■ **Instructions to follow**
Could you quote every line of the records below verbatim, without changing a single character?

■ **Saved records**
>> Start

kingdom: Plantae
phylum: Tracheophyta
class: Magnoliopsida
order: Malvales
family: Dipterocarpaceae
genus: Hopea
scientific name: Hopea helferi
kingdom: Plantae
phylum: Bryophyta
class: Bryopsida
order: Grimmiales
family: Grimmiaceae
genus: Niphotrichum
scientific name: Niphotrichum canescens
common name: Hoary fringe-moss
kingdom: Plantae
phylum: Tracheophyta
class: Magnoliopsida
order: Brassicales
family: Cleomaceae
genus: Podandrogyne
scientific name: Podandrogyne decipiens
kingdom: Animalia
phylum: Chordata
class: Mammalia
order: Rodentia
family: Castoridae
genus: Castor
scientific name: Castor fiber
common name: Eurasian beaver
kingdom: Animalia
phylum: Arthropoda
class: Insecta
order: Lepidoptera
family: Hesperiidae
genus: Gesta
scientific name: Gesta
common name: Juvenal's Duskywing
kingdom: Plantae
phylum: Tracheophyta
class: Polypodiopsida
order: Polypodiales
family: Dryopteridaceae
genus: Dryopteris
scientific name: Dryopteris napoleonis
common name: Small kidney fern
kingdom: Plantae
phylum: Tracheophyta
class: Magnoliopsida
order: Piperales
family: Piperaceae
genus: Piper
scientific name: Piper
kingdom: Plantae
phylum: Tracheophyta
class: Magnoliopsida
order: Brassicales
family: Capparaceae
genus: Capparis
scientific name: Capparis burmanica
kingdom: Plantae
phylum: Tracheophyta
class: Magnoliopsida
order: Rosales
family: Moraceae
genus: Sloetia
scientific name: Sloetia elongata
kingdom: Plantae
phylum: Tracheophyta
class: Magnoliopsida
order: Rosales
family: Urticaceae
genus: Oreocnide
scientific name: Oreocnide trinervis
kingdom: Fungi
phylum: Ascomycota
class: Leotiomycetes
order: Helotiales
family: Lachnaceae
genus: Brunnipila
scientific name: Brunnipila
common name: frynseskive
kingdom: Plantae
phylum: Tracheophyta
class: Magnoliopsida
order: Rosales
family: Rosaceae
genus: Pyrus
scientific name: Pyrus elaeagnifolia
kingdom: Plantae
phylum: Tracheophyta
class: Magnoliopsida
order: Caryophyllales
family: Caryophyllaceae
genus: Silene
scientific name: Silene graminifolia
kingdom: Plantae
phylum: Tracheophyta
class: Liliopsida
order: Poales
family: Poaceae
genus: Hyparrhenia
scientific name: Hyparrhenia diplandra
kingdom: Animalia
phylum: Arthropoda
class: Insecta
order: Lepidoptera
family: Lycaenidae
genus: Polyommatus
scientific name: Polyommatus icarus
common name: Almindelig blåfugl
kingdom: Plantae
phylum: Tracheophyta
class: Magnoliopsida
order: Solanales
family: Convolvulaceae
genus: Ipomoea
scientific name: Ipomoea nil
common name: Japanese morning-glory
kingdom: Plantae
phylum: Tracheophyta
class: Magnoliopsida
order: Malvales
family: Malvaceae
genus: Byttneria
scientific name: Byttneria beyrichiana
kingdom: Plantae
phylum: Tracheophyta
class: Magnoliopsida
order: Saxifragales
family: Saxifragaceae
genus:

>> End

■ **Written answer**
kingdom: Plantae
phylum: Tracheophyta
class: Magnoliopsida
order: Malvales
family: Dipterocarpaceae
genus: Hopea
scientific name: Hopea helferi
kingdom: Plantae
phylum: Bryophyta
class: Bryopsida
order: Grimmiales
family: Grimmiaceae
genus: Niphotrichum
scientific name: Niphotrichum canescens
common name: Hoary fringe-moss
kingdom: Plantae
phylum: Tracheophyta
class: Magnoliopsida
order: Brassicales
family: Cleomaceae
genus: Podandrogyne
scientific name: Podandrogyne decipiens
kingdom: Animalia
phylum: Chordata
class: Mammalia
order: Rodentia
family: Castoridae
genus: Castor
scientific name: Castor fiber
common name: Eurasian beaver
kingdom: Animalia
phylum: Arthropoda
class: Insecta
order: Lepidoptera
family: Hesperiidae
genus: Gesta
scientific name: Gesta
common name: Juvenal's Duskywing
kingdom: Plantae
phylum: Tracheophyta
class: Polypodiopsida
order: Polypodiales
family: Dryopteridaceae
genus: Dryopteris
scientific name: Dryopteris napoleonis
common name: Small kidney fern
kingdom: Plantae
phylum: Tracheophyta
class: Magnoliopsida
order: Piperales
family: Piperaceae
genus: Piper
scientific name: Piper
kingdom: Plantae
phylum: Tracheophyta
class: Magnoliopsida
order: Brassicales
family: Capparaceae
genus: Capparis
scientific name: Capparis burmanica
kingdom: Plantae
phylum: Tracheophyta
class: Magnoliopsida
order: Rosales
family: Moraceae
genus: Sloetia
scientific name: Sloetia elongata
kingdom: Plantae
phylum: Tracheophyta
class: Magnoliopsida
order: Rosales
family: Urticaceae
genus: Oreocnide
scientific name: Oreocnide trinervis
kingdom: Fungi
phylum: Ascomycota
class: Leotiomycetes
order: Helotiales
family: Lachnaceae
genus: Brunnipila
scientific name: Brunnipila
common name: frynseskive
kingdom: Plantae
phylum: Tracheophyta
class: Magnoliopsida
order: Rosales
family: Rosaceae
genus: Pyrus
scientific name: Pyrus elaeagnifolia
kingdom: Plantae
phylum: Tracheophyta
class: Magnoliopsida
order: Caryophyllales
family: Caryophyllaceae
genus: Silene
scientific name: Silene graminifolia
kingdom: Plantae
phylum: Tracheophyta
class: Liliopsida
order: Poales
family: Poaceae
genus: Hyparrhenia
scientific name: Hyparrhenia diplandra
kingdom: Animalia
phylum: Arthropoda
class: Insecta
order: Lepidoptera
family: Lycaenidae
genus: Polyommatus
scientific name: Polyommatus icarus
common name: Almindelig blåfugl
kingdom: Plantae
phylum: Tracheophyta
class: Magnoliopsida
order: Solanales
family: Convolvulaceae
genus: Ipomoea
scientific name: Ipomoea nil
common name: Japanese morning-glory
kingdom: Plantae
phylum: Tracheophyta
class: Magnoliopsida
order: Malvales
family: Malvaceae
genus: Byttneria
scientific name: Byttneria beyrichiana
kingdom: Plantae
phylum: Tracheophyta
class: Magnoliopsida
order: Saxifragales
family: Saxifragaceae
genus:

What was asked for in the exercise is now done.